RUSTON - A large manmade lake in Lincoln Parish could turn the area into a robust retirement community with improved recreation and property values. Most importantly, it could create an alternate water source as the Sparta Aquifer continues to deplete each year.
Local legislators offered this vision Wednesday while inviting governmental consultant Michael Thompson of Delhi to present the methods for securing funds, undergoing the permitting process and building the actual reservoir.
Thompson is a former Delhi mayor and a member of Gov. Kathleen Blanco's transition team who now runs a consulting firm specializing in reservoir development. He and his brother, state Rep. Francis Thompson, D-Delhi, were instrumental in making Poverty Point Reservoir a reality.
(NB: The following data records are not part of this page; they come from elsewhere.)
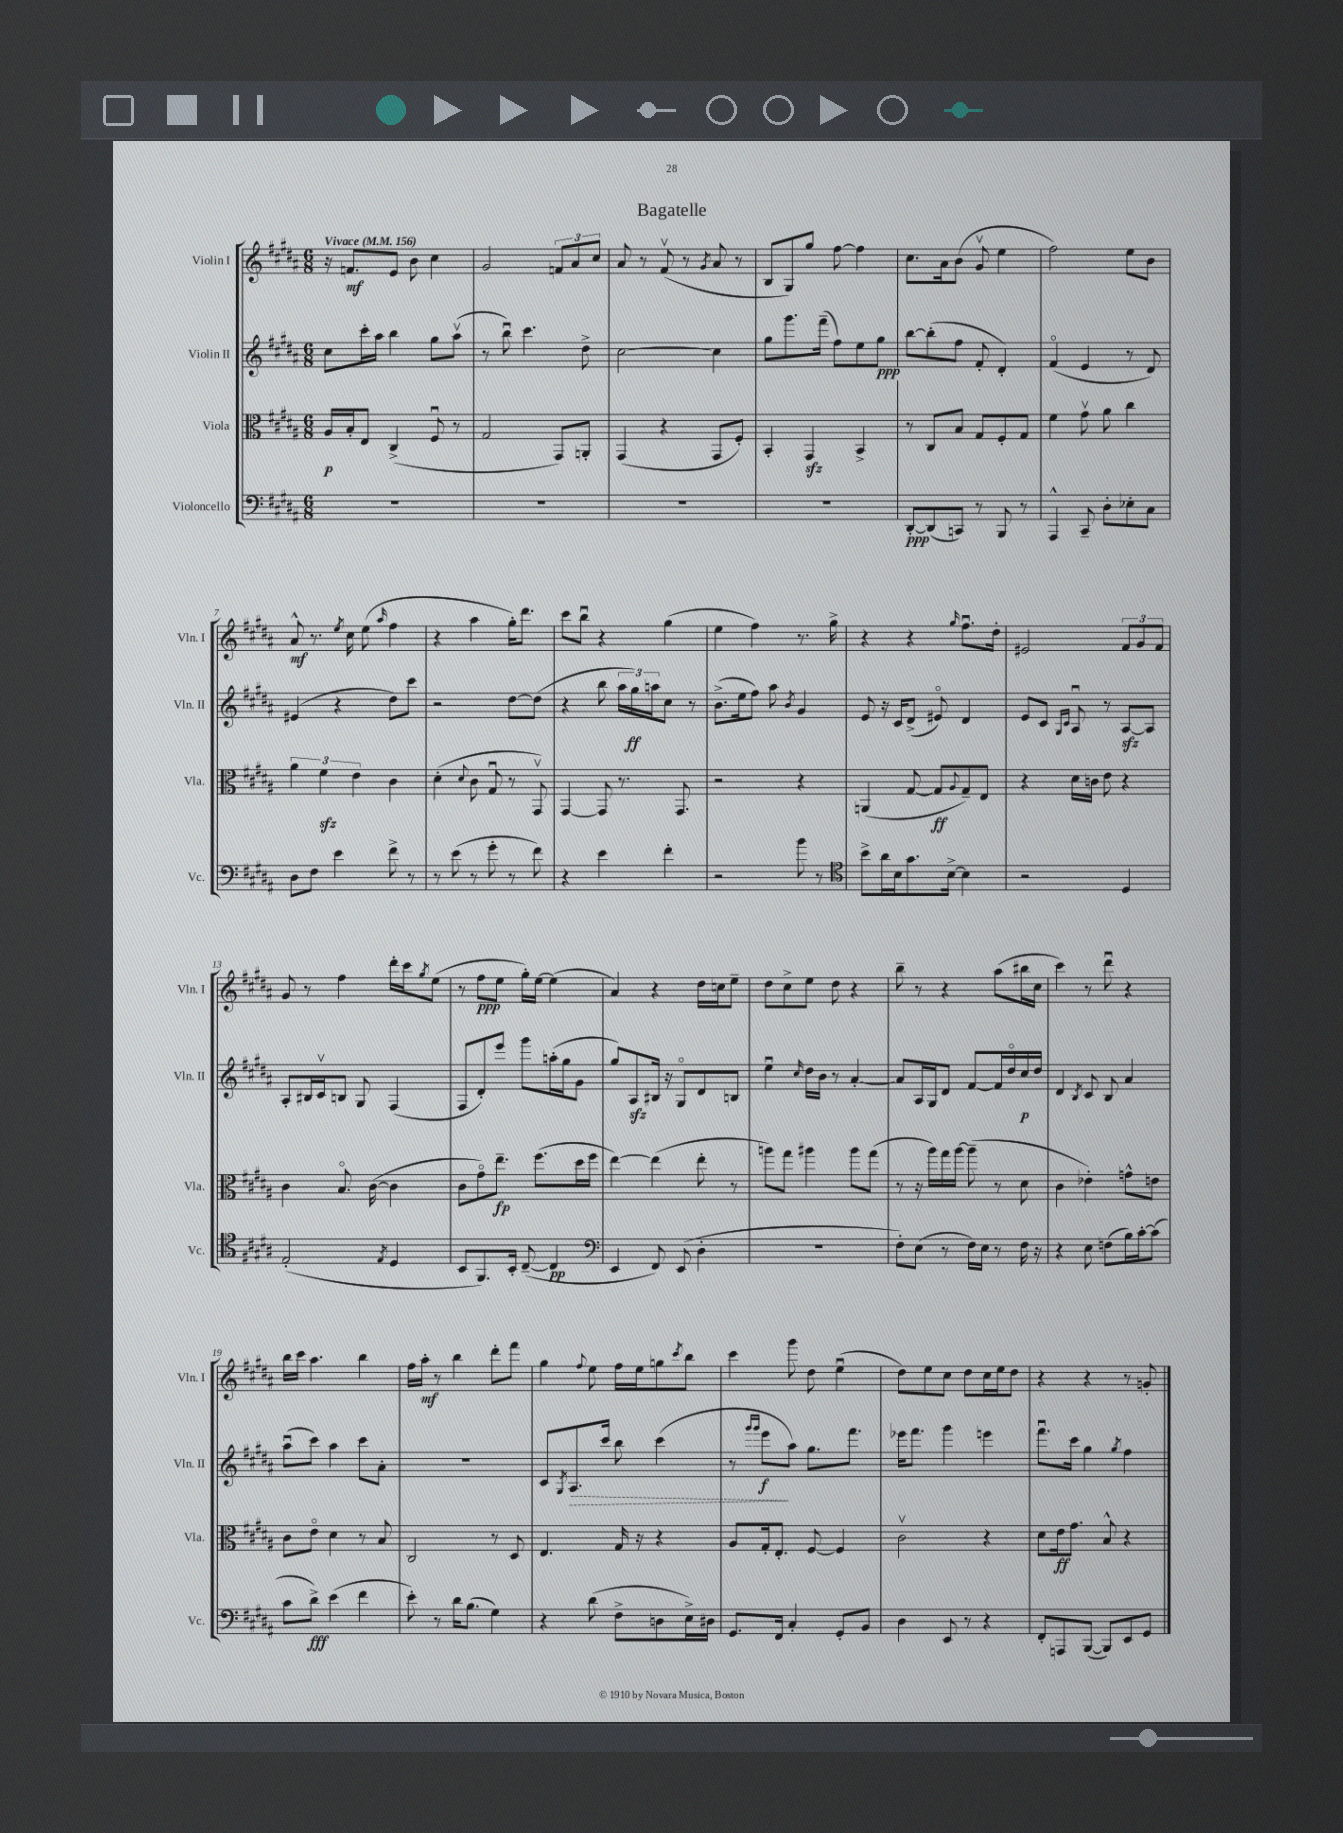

**kern	**kern	**kern	**kern
*staff4	*staff3	*staff2	*staff1
*clefF4	*clefC3	*clefG2	*clefG2
*k[f#c#g#d#a#]	*k[f#c#g#d#a#]	*k[f#c#g#d#a#]	*k[f#c#g#d#a#]
*M6/8	*M6/8	*M6/8	*M6/8
*MM156	*MM156	*MM156	*MM156
2.r	16A#	8cc#	16r
.	16B'	.	8.f
.	8E	16ccc#'	.
.	.	16aa#	.
.	(4C#^	4bb	8e
.	.	.	8b
.	8F#u	8gg#	4cc#
.	8r	(8aa#v	.
=	=	=	=
2.r	2G#	8r	2g#
.	.	8bbu)	.
.	.	4.ccc#	.
.	8GG#)	.	12f
.	.	.	12a#
.	8AA'	8dd#^	.
.	.	.	12cc#
=	=	=	=
2.r	(4GG#	[2cc#	8a#
.	.	.	8r
.	4r	.	(8f#v
.	.	.	8r
.	.	.	8qg#
.	8GG#	4cc#]	8a#
.	8F#')	.	8r
=	=	=	=
2.r	4BB'	8gg#	8B
.	.	8.ggg#	8G#)
.	4GG#	.	8gg#
.	.	(16fff#~	.
.	.	8ff#)	[8ff#
.	4BB^	8ee	4ff#]
.	.	8gg#	.
=	=	=	=
[8DD#'	8r	[8bb	8.cc#
(8DD#]	8C#	(8bb']	.
.	.	.	16a#
8CC)	8B	8ff#	(8b
8r	8G#	8f#'	8g#v
8BBB	8F#'	4d#')	4ee
8r	8G#	.	.
=	=	=	=
4AAA#^^	4f#	(4f#o	2ff#)
8CC#~	8g#v	4e	.
8D#'	8a#	.	.
8E-'	4cc#	8r	8ee
8C#	.	8d#)	8b
=	=	=	=
8D#	6a#	(4e#	8a#^^
8F#	.	.	8.r
.	6f#	.	.
4e	.	4r	.
.	.	.	8qee
.	.	.	16cc#
.	6e	.	.
.	.	.	(8ee
.	.	.	16qqaa#
8f#^	4c#	8dd#)	4ff#
8r	.	8ccc#	.
=	=	=	=
8r	(4d#'	2r	4r
(8e	.	.	.
.	8qqd#	.	.
8r	8c#	.	4aa#
8g#'	8G#u	.	.
8r	8r	[8dd#	16gg#')
.	.	.	8.ddd#
8f#)	8GG#v)	(8dd#]	.
=	=	=	=
4r	[4GG#	4r	8ccc#
.	.	.	8bbu
4e	8GG#]	8bb	4r
.	8.r	24aa#	.
.	.	24gg#)	.
.	.	24aa	.
4f#'	.	8cc#	(4gg#
.	8.GG#	.	.
.	.	8r	.
=	=	=	=
2r	2r	(8.b^	4ee
.	.	16ee	.
.	.	8ff#)	4ff#)
.	.	8aa#	.
.	.	8qb	.
8b	4r	4g#	8.r
8r	.	.	.
.	.	.	16gg#^
=	=	=	=
*clefC4	*	*	*
8b^	(4AA	8e	4r
16a#	.	16r	.
16B	.	16c#	.
8.g#	[8G#	(8d#^	4r
.	8G#]	8e#o)	.
[16B^	.	.	.
.	8qqA#	.	16qqgg#
4B]	8G#~)	4d#	8.ff#u
.	8E	.	.
.	.	.	16dd#'
=	=	=	=
2r	4r	8e	2e#
.	.	8c#	.
.	.	16qqG#	.
.	.	16qqc#	.
.	16d#	8A#u	.
.	16c	.	.
.	8e	8r	.
4D#	4r	[8A#	12f#
.	.	.	12g#
.	.	8A#]	.
.	.	.	12f#
=	=	=	=
(2E'	4c#	8A#'	8g#
.	.	16B#	8r
.	.	16c#v	.
.	8.Bo	8B	4ff#
.	.	8G#	.
.	([16c#	.	.
8qE	.	.	.
4D#	4c#]	(4F#	16ddd#'
.	.	.	16ccc#
.	.	.	8qgg#
.	.	.	(8ee
=	=	=	=
8BB	8c#	8F#	8r
8.FF#)	8g#o)	8d#')	8ff#
.	8.ee~	8eee	8ee
16BB'	.	.	.
([8C#~	.	8ggg#	16gg#')
.	(8.ff#	.	[16ee
4C#]	.	(16aa'	(4ee]
.	.	16gg#	.
.	16dd#	8g#	.
.	16ff#	.	.
=	=	=	=
*clefF4	*	*	*
4EE	[4ee)	8gg#)	4a#)
.	.	8A#	.
8FF#)	(4ee]	16B#	4r
.	.	16r	.
(8EE	.	8G#o	.
4D#'	8ee'	8d#	16dd#
.	.	.	16cc
.	8r	8B	8ee~
=	=	=	=
2.r	8aa)	4eeu	8dd#
.	8gg#	.	8cc#^
.	.	16qqcc#	.
.	4aa#	16dd#	8ee
.	.	16b	.
.	.	8r	8dd#
.	8aa#	[4a#'	4r
.	(8gg#	.	.
=	=	=	=
8F#')	8r	8a#]	8bb~
(8E	16r	16A#	8r
.	16aa#)	16G#	.
8r	16gg#	8d#	4r
.	[16aa#	.	.
16F#)	(8aa#~]	[8f#	.
16E	.	.	.
8r	8r	16f#]	(8aa#
.	.	16dd#o	.
16F#	8d#	16cc#	16bb#
16r	.	16dd#	16cc#
=	=	=	=
4r	4c#	4d#	4ccc#)
.	.	8qB	.
8E	4e-')	8c#	8r
(8F	.	8B	8ddd#u
16B)	8g^^	4a#	4r
[16c#'	.	.	.
(8c#]	8e	.	.
=	=	=	=
8c#	8c#	(8aa#u	16bb
.	.	.	16ccc#
8d#^)	8eo	8ccc#)	4.aa#
(4e	4d#	4aa#	.
4f#	8r	8ccc#	4bb
.	8B	8a#'	.
=	=	=	=
8e')	2C#	2.r	16ff#
.	.	.	16aa#'
8r	.	.	8r
16d#	.	.	4bb
(8.B	.	.	.
4G#)	8r	.	8ddd#'
.	8D#	.	8fff#
=	=	=	=
4r	4.E	8c#	4gg#
.	.	8qG#	.
.	.	8.A#	.
.	.	.	8qqff#
(8d#	.	.	8ee
.	.	16ccc#	.
8F#^	16G#	8bb	16ff#
.	16r	.	16ee
8D	4r	(4ccc#	8gg
.	.	.	8qccc#
16E^)	.	.	8bb
16D#	.	.	.
=	=	=	=
8.GG#	8A#	8r	4ccc#
.	.	16qqggg#	.
.	.	16qqggg#	.
.	16G#'	8eee	.
16FF#	8.E'	.	.
4C#'	.	8aa#)	8ggg#
.	[8F#	8.gg#	8dd#
8GG#'	4F#]	.	(4eeu
.	.	8.fff#	.
8BB	.	.	.
=	=	=	=
4D#	2c#v	16eee-	8dd#)
.	.	8.fff#	.
.	.	.	8ee
8EE	.	4ggg#	8cc#
8r	.	.	8dd#
4r	4r	4eee	16cc#
.	.	.	16ee
.	.	.	8dd#
=	=	=	=
8FF#'	8d#	8.fff#u	4r
8AAA	16e	.	.
.	8.g#	16ccc#	.
([8BBB	.	4gg#	4r
8BBB])	8B^^	.	.
.	.	8qgg#	.
8EE	4r	4ff#	8r
8GG#	.	.	8g'
==	==	==	==
*-	*-	*-	*-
State Sen. Bob Kostelka, R-Monroe, described a more than 3,000-acre lake as the answer to the parish's problems.
"Lincoln Parish is sitting on a gold mine as a great retirement community with the advent of Squire Creek (Country Club) and a reservoir to help develop sites for homes and alleviate the problems with the aquifer draining so rapidly," Kostelka said. "It'll increase property values hundredfold and complement economic development.
"If it's handled right and the people say they want it, it could be a great boon for the area."
Kostelka, along with state Reps. Hollis Downs, R-Ruston, and Rick Gallot, D-Grambling, organized the presentation for a who's who of parish and municipal leaders, as well as for the general public, to lobby for the costly project.
Downs said Ruston Mayor Dan Hollingsworth and Lincoln Parish Police Jury President Mickey Mays were among those offering preliminary support for the project, which is important since at least $100,000 will be needed in seed money that would likely come from sources such as the jury and Ruston Board of Aldermen.
Downs said Lincoln Parish is surrounded by manmade lakes like Caney Lake, Lake Claiborne and Lake D'Arbonne, but does not have one of its own to attract new residents and businesses.
A video presentation of Poverty Point Reservoir said the $26 million project has an $8 million annual economic development impact, created 250 permanent jobs, produces 100 million gallons of water per month and increased surrounding property values from a minimum of $500 an acre to at least $40,000 for six-tenths of an acre.
Thompson said it would be a long process to gain state funds but having three dedicated bipartisan legislators and a governor with a history of supporting reservoir projects would make the project's completion a matter of time, and not a matter of "if."
He admitted securing funds would be difficult, but the track record shows these projects are eventually completed once they get started and the community remains dedicated.
"These projects take a lot of time, but are worth every dime the state spends on them," Thompson said. "If you don't start today, when are you going to ever start?"
If the parish supports the project, Thompson said the legislators would begin the necessary enabling legislation to essentially get in line for state approval and funds after the spring legislative session. He said a lake commission would then be appointed to hire a consultant, possibly himself. Next, preliminary sites could be selected once an engineer is hired and in-depth engineering feasibility studies could begin.
Thompson stressed that a consulting administrator would be required to sort through the tedious permitting process with the state, Environmental Protection Agency and U.S. Fish and Wildlife, which all make approval difficult due to stringent environmental standards.
He said the permitting, site selection and design processes would cost about $750,000, with construction in the several millions. On average, Thompson said he charges between $75,000 and $80,000 annually.